Extracted records
☆ ☆ ☆ ☆ ☆ ☆ ☆

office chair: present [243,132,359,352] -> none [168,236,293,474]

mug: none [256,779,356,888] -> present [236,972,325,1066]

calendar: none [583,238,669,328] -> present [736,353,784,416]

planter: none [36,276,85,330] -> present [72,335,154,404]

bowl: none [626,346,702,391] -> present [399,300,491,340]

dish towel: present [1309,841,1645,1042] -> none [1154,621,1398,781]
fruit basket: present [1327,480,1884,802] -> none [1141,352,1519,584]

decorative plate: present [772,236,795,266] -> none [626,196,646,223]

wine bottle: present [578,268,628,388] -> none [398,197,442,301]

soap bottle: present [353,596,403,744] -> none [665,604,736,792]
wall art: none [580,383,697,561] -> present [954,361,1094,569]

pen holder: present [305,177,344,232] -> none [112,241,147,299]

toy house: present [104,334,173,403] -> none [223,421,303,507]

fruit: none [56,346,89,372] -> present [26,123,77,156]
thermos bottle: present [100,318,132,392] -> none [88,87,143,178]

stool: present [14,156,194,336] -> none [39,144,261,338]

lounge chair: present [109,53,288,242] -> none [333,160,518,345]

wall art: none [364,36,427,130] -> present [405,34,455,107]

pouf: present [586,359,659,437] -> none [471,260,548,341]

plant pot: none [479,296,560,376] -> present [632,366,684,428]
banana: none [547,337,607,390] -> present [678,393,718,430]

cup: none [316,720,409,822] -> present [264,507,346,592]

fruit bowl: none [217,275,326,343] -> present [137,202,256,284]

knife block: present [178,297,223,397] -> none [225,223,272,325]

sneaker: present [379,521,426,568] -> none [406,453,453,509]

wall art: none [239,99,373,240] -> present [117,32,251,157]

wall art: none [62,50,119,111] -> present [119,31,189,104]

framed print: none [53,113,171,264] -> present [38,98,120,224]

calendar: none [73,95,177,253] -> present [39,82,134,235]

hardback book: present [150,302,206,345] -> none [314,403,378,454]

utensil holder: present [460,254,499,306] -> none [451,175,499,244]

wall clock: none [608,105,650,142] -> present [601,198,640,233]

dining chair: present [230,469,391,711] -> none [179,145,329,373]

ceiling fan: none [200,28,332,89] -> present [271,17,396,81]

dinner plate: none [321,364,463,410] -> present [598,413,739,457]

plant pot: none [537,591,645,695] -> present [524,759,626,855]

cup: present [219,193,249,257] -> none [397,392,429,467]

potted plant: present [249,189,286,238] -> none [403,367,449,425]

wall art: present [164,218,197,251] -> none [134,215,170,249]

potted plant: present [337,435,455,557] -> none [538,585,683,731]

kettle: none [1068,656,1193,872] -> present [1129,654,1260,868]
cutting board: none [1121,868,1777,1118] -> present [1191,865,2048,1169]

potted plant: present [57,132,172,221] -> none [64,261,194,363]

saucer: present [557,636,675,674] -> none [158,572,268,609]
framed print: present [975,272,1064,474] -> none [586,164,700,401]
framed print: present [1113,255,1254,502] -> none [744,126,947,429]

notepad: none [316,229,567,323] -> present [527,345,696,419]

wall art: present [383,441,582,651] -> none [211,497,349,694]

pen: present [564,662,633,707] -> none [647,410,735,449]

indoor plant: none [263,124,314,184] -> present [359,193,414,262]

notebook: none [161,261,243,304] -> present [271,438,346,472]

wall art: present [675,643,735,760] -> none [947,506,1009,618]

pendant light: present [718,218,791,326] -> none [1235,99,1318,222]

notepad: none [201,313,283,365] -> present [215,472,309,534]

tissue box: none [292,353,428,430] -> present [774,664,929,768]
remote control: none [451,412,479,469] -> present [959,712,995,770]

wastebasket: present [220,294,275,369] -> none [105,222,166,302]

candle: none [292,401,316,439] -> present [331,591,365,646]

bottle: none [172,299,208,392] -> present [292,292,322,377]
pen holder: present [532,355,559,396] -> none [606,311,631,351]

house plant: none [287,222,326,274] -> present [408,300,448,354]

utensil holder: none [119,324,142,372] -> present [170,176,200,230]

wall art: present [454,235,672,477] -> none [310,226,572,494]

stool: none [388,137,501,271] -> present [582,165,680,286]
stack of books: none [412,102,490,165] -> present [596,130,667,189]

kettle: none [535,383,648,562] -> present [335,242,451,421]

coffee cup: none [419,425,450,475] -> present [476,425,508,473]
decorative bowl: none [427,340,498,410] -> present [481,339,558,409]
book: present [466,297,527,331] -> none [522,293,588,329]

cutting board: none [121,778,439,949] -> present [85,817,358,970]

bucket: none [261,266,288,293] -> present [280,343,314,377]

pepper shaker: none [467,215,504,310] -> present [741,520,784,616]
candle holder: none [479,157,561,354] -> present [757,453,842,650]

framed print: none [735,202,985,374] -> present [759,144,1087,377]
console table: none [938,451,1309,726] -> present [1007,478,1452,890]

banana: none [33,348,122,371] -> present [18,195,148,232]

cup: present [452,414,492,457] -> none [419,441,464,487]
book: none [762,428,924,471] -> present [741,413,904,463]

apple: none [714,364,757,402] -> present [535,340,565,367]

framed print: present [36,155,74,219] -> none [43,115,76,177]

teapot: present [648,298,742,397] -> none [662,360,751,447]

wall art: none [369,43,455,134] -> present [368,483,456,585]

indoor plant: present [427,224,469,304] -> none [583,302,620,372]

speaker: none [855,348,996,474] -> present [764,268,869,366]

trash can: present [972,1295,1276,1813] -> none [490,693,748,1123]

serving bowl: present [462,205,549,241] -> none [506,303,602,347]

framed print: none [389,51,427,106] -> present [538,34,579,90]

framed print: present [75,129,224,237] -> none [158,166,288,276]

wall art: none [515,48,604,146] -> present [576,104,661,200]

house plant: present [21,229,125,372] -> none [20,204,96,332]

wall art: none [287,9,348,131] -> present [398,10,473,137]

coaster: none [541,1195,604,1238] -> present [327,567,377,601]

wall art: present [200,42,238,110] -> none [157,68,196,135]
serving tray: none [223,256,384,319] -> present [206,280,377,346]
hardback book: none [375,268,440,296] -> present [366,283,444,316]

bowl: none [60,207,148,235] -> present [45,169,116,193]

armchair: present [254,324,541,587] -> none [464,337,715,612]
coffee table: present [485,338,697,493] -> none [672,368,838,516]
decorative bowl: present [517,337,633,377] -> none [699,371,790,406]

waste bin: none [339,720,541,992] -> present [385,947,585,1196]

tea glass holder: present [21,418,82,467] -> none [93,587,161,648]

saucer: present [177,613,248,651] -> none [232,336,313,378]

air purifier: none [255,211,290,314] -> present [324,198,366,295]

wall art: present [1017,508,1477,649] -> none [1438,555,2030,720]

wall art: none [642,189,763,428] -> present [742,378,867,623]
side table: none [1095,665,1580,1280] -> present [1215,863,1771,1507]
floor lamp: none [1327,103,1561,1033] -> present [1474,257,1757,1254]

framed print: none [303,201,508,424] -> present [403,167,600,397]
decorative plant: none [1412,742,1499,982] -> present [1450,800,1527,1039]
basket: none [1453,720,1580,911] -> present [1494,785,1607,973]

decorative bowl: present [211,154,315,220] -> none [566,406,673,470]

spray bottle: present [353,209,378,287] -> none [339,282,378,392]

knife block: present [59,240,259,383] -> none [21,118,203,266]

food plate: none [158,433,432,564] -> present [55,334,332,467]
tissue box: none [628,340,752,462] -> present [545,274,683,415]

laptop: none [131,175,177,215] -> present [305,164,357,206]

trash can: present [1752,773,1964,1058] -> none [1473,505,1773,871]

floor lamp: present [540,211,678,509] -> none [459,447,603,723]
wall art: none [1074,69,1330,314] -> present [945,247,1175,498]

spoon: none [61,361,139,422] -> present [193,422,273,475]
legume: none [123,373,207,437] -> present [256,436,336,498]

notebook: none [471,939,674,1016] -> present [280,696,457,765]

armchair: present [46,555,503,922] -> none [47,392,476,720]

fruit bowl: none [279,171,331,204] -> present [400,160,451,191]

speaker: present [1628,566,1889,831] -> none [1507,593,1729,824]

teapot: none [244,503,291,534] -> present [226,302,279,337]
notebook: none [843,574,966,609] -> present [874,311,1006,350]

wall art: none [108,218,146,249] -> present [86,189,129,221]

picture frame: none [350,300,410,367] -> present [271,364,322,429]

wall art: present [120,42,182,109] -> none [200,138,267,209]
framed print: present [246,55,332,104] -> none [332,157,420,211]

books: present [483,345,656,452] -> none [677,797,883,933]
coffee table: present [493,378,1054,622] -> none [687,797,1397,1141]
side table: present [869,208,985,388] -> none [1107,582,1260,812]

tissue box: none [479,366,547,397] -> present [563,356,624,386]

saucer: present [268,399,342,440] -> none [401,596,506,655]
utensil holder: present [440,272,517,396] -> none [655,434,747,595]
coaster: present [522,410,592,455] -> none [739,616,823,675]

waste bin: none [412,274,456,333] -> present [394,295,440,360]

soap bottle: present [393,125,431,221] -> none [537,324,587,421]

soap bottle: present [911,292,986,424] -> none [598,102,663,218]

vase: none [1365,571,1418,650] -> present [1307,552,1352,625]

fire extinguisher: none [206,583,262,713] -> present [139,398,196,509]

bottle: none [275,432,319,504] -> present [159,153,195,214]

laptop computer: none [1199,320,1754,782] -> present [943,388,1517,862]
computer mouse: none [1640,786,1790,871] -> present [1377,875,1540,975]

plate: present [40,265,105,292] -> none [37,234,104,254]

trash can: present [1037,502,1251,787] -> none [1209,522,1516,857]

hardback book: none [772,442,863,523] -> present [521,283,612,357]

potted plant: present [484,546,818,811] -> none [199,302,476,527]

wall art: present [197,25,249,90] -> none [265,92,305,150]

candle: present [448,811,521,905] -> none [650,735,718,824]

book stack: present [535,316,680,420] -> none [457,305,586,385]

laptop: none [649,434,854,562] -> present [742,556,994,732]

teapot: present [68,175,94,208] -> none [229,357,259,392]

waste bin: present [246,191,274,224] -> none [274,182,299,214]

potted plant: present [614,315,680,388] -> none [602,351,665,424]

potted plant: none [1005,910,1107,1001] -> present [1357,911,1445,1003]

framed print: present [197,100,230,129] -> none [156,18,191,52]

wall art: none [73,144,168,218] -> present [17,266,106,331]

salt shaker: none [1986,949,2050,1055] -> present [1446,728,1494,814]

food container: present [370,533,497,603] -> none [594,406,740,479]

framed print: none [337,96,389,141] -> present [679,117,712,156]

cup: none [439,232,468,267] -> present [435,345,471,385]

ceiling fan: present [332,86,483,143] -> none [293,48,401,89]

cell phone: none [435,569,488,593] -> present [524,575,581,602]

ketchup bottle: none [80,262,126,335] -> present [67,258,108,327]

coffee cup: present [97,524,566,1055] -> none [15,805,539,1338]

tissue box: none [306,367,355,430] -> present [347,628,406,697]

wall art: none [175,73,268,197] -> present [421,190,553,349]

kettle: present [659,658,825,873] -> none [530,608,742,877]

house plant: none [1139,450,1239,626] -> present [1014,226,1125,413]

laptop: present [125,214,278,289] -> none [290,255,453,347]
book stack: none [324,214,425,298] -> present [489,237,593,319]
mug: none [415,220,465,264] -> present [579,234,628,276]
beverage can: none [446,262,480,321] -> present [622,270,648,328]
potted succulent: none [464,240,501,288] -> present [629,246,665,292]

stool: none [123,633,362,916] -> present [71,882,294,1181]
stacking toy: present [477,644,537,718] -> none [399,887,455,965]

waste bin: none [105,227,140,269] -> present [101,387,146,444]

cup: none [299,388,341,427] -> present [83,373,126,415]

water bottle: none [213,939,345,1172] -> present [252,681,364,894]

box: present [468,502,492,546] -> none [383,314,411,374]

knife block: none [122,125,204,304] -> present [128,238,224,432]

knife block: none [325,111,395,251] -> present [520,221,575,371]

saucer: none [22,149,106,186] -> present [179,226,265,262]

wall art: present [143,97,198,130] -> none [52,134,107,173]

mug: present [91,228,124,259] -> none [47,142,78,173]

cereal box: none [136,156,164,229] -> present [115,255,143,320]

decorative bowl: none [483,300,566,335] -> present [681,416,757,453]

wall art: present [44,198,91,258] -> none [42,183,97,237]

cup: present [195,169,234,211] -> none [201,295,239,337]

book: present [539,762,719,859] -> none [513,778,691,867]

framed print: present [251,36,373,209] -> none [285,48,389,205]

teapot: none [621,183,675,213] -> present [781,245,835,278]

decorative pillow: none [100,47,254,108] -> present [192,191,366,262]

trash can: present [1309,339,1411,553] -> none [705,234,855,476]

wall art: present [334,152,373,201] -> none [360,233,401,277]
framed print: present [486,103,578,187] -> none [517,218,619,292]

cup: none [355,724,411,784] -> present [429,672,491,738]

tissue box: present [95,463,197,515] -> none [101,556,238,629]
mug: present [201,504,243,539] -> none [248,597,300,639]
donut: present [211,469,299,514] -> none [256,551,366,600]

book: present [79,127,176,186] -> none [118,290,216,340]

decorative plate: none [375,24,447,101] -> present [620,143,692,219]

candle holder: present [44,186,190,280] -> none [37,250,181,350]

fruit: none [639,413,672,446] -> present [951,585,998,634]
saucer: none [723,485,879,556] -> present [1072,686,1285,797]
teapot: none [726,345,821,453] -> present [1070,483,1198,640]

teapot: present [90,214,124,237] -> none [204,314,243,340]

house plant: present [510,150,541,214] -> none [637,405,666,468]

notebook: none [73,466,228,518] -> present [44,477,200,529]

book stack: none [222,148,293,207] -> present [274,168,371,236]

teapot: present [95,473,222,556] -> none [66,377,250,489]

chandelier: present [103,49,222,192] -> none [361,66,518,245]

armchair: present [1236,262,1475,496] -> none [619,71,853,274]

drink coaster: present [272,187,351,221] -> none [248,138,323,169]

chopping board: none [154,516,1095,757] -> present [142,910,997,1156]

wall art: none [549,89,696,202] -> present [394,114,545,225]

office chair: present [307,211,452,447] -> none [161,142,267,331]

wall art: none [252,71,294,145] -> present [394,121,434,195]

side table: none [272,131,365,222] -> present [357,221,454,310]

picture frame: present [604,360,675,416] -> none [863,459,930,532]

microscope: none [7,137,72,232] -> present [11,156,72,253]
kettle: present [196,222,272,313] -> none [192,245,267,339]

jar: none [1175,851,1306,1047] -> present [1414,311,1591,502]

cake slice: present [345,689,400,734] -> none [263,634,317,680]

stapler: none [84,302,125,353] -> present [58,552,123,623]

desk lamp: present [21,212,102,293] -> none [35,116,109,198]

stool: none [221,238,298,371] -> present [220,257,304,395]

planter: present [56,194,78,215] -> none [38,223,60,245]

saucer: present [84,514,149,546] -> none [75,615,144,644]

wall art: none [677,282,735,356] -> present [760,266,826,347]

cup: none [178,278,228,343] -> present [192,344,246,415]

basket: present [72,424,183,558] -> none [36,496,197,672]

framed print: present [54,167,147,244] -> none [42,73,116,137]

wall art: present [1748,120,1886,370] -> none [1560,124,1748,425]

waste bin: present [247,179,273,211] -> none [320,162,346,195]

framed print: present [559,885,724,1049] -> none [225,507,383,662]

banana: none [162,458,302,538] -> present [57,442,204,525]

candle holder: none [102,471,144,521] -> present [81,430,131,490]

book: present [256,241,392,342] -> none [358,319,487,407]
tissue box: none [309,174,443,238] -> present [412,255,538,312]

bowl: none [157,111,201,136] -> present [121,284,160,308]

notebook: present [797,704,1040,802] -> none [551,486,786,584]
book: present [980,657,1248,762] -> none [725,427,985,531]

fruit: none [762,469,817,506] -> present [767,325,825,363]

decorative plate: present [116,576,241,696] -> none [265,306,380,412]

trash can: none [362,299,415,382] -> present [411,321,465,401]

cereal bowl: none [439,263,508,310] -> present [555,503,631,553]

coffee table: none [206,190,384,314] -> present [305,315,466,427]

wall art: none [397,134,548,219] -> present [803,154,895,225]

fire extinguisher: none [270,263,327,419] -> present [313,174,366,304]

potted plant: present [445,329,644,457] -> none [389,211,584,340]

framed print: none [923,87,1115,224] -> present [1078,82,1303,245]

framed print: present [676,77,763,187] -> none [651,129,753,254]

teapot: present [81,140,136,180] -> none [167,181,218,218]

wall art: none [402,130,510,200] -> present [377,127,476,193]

☆ ☆ ☆ ☆ ☆ ☆ ☆

## WORK TO COMPLETE
Reprint exactly the lines above that start at the one with "framed print: present [251,36,373,209]" and end at the one with "notebook: none [73,466,228,518]", keeping both and adding none.

## OUTPUT FOR THIS EXERCISE
framed print: present [251,36,373,209] -> none [285,48,389,205]

teapot: none [621,183,675,213] -> present [781,245,835,278]

decorative pillow: none [100,47,254,108] -> present [192,191,366,262]

trash can: present [1309,339,1411,553] -> none [705,234,855,476]

wall art: present [334,152,373,201] -> none [360,233,401,277]
framed print: present [486,103,578,187] -> none [517,218,619,292]

cup: none [355,724,411,784] -> present [429,672,491,738]

tissue box: present [95,463,197,515] -> none [101,556,238,629]
mug: present [201,504,243,539] -> none [248,597,300,639]
donut: present [211,469,299,514] -> none [256,551,366,600]

book: present [79,127,176,186] -> none [118,290,216,340]

decorative plate: none [375,24,447,101] -> present [620,143,692,219]

candle holder: present [44,186,190,280] -> none [37,250,181,350]

fruit: none [639,413,672,446] -> present [951,585,998,634]
saucer: none [723,485,879,556] -> present [1072,686,1285,797]
teapot: none [726,345,821,453] -> present [1070,483,1198,640]

teapot: present [90,214,124,237] -> none [204,314,243,340]

house plant: present [510,150,541,214] -> none [637,405,666,468]

notebook: none [73,466,228,518] -> present [44,477,200,529]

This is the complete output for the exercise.